## Kaynak metin

Cinsel taciz söz konusu olduğunda, Boğaziçi’nde ya da üniversitelerde cinsel tacizin olmayacağına dair bir algı var. Ama bunun eğitim düzeyi ile hiçbir alakası yok. Bu, ezme–ezilme ilişkisinden kaynaklanan çok daha köklü bir sorun. Bu nedenle cinsel taciz vakaları Boğaziçi’nde de gerçekleşebilir. Cinsel Tacizi Önleme Komisyonu kurulmadan önce hocalarla konuşulduğunda da “Boğaziçi’nde taciz, tecavüz olmaz.” tepkisiyle çok karşılaşılmış. Ama biz biliyoruz ki burada tecavüz de taciz de oluyor.  Buna kendi arkadaşlarımızdan da, bizden önceki arkadaşlarımızdan da tanık  olduk.

CİNSEL TACİZE KARŞI DAYANIŞMAYAi


BÜKAK kurulduğundan beri cinsel taciz olaylarında sözünü söyleyen bir kulüp. Cinsel tacize karşı mücadelede dayanışma ortamları kurmaya çalışıyoruz. Tanışma toplantılarımıza gelen yeni arkadaşlarımıza da herhangi bir cinsel taciz olayına maruz kaldıklarında ya da bir olay duyduklarında bu dayanışmayı onlarla kuracağımızı söylüyoruz. Evet, gelenler oluyor. Bir şekilde bize ulaşıyorlar, mail atıyorlar, facebook’tan ulaşıyorlar. Ve onlarla bir şekilde dayanışmayı sürdürüyoruz. Aynı zamanda CİTÖK’le iletişime geçiriyoruz onları. 

Geçen sene yaşanan taciz olayından sonra Boğaziçi’ne kimlikle girmeye başladık.. Bu,  taciz sorununu çözecek olan bir uygulama mıdır?
Bu uygulamanın cinsel tacize dair bir çözüm olmayacağını en başında beri söyledik. Böyle bir uygulamanın arkasında değiliz. Bu uygulama aslında “Boğaziçi’nde taciz olmaz.”ı güçlendiren bir durum. Ama Boğaziçi’nde de taciz var ve bu ataerkiden kaynaklı tarihsel bir sorun. Ancak turnike uygulaması taciz olaylarının toplumsal cinsiyetle bağını koparıyor ve Boğaziçi’nden olmayanlara “Sen buradan değilsin!” ve dolayısıyla “tehlikelisin” diyor.Biz de bunun yerine dönüştürücü yöntemler uygulanması gerektiğini düşünüyoruz.

## Görev 1
Boğaziçi'ndeki cinsel taciz üzerine metne göre, geçen sene yaşanan taciz olayından sonra Boğaziçi'ne girişte ne değişti?
## Görev 2
Boğaziçi'ndeki cinsel taciz üzerine metni son cümlesinden sonra devam ettirin.

## Liste
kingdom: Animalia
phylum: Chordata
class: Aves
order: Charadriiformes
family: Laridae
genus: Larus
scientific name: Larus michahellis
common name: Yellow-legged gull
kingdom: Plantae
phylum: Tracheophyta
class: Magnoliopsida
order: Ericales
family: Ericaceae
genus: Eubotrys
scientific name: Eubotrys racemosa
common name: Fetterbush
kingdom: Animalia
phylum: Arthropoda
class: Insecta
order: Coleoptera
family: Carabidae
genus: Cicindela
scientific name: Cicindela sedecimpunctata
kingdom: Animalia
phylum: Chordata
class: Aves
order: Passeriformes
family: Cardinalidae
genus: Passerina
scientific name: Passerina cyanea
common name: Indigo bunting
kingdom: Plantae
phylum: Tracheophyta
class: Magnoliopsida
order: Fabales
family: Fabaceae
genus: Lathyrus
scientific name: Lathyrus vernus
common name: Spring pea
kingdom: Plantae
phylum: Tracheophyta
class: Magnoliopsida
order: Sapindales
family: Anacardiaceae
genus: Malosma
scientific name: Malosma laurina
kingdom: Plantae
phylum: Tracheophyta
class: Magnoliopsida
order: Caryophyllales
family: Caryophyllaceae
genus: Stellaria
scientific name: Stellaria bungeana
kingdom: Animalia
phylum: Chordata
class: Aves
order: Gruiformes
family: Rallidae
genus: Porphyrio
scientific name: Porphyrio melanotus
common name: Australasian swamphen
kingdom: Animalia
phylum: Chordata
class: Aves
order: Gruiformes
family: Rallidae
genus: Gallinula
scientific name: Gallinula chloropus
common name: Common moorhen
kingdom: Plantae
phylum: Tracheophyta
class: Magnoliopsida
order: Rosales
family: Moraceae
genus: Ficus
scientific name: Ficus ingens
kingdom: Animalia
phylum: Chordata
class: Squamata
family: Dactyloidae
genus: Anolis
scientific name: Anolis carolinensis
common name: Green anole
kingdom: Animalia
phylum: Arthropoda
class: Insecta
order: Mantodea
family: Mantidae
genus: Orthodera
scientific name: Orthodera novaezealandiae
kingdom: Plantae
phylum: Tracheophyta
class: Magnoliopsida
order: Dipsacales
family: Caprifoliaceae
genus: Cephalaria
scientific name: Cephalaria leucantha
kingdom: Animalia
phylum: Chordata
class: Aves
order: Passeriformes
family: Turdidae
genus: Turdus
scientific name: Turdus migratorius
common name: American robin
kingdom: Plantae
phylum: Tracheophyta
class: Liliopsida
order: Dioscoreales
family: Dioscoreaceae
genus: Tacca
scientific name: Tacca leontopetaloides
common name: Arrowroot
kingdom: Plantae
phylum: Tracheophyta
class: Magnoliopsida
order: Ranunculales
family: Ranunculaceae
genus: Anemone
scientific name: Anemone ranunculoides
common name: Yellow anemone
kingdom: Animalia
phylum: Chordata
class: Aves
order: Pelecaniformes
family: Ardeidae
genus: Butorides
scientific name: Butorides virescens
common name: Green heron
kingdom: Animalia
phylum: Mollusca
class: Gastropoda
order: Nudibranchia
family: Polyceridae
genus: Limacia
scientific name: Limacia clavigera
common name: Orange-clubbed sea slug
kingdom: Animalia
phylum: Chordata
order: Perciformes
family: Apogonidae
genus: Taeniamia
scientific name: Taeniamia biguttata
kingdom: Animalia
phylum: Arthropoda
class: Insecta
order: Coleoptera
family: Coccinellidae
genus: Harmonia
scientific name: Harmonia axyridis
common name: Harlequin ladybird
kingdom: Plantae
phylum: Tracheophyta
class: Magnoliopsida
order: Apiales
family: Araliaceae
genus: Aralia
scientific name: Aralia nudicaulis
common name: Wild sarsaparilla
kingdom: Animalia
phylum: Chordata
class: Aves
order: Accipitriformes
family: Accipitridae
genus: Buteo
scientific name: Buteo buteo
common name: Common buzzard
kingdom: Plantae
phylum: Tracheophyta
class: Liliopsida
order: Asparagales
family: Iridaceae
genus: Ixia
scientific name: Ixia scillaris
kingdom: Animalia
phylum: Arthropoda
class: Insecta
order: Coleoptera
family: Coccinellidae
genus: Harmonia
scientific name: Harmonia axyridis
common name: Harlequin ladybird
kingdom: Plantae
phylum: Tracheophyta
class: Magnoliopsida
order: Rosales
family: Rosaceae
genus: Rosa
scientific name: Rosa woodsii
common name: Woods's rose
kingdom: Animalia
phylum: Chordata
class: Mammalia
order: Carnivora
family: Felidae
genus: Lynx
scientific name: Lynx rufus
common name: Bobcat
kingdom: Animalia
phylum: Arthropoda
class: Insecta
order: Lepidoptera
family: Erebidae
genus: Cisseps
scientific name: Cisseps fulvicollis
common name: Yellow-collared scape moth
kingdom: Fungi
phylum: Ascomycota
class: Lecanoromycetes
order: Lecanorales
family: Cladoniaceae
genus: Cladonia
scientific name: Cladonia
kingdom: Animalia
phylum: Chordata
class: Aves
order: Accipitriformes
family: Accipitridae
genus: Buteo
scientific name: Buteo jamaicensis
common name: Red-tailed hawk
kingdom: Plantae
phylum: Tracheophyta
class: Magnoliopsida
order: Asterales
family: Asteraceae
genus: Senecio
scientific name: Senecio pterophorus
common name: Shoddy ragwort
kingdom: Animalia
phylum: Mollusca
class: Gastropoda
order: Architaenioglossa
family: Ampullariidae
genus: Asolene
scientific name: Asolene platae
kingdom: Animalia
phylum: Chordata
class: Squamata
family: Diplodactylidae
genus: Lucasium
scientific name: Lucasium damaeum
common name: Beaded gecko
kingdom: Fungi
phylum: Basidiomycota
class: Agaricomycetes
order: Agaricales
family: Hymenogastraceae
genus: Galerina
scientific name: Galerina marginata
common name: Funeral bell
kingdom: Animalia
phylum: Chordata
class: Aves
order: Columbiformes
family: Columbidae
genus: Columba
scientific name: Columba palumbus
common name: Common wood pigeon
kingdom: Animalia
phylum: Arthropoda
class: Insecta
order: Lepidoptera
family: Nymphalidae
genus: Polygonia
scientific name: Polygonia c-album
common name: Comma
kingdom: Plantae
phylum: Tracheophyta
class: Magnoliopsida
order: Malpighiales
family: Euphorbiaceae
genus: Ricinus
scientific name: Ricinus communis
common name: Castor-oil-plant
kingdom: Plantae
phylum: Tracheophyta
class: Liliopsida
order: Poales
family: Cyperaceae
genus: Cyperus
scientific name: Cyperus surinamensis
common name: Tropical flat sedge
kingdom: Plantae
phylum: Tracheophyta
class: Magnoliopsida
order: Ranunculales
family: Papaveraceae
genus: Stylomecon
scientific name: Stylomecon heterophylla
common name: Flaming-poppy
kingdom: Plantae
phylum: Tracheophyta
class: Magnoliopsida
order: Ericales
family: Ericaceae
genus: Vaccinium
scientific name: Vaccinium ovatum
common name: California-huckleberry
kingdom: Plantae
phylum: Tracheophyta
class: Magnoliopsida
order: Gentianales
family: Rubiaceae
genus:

## Sonuç 1
Boğaziçi'ne kimlikle girilmeye başlandı.

## Sonuç 2
Biz Boğaziçi’nden biri tarafından da taciz edilebiliriz ve ediliyoruz. Bizim bu alanı dönüştürmemiz gerekiyor. Bunun için idareye bir rapor sunduk. Ve raporun iki temel noktası vardı: birincisi kampüsü dönüştürmek, ikincisi de kadınların kendilerini güvensiz hissettikleri mekanları fiziksel olarak iyileştirilmesini sağlamak. Bunun yanı sıra BÜKAK olarak cinsel tacize karşı farkındalık oluşturmak için  belgesel çektik, forumlar düzenledik. Bu şekilde çalışmalar yaptık.

Kadın yurtlarından imza toplamak gibi bir şey planlandı mı?
Aslında imza toplamak gibi bir yöntemi hiç işletmedik. Bir yandan da kadınlar da aslında turnike istiyor. Sadece “Erkekler bunu baskılıyor, turnike getirmek istiyor, yurtlara parmaklık yapmak istiyor.” demek doğru değil. Kadınların bir kısmı güvende hissetmek için turnike istiyor. Oda arkadaşının tacizini anlayamıyor. Bu noktada cinsel taciz eğitimi çok önemli. Cinsel tacizin tanımının net olarak ortaya konulması lazımve olayın toplumsal cinsiyet temelli bir durum olduğunu güvenlikçi yöntemlerle çözemeyeceğimizi konuşmamız lazım. 
Son dönemde akademi üzerinde yüksek bir baskı var. Kadınlar için akademik özgürlük  ya da bilimin özgürleşmesi neden önemlidir?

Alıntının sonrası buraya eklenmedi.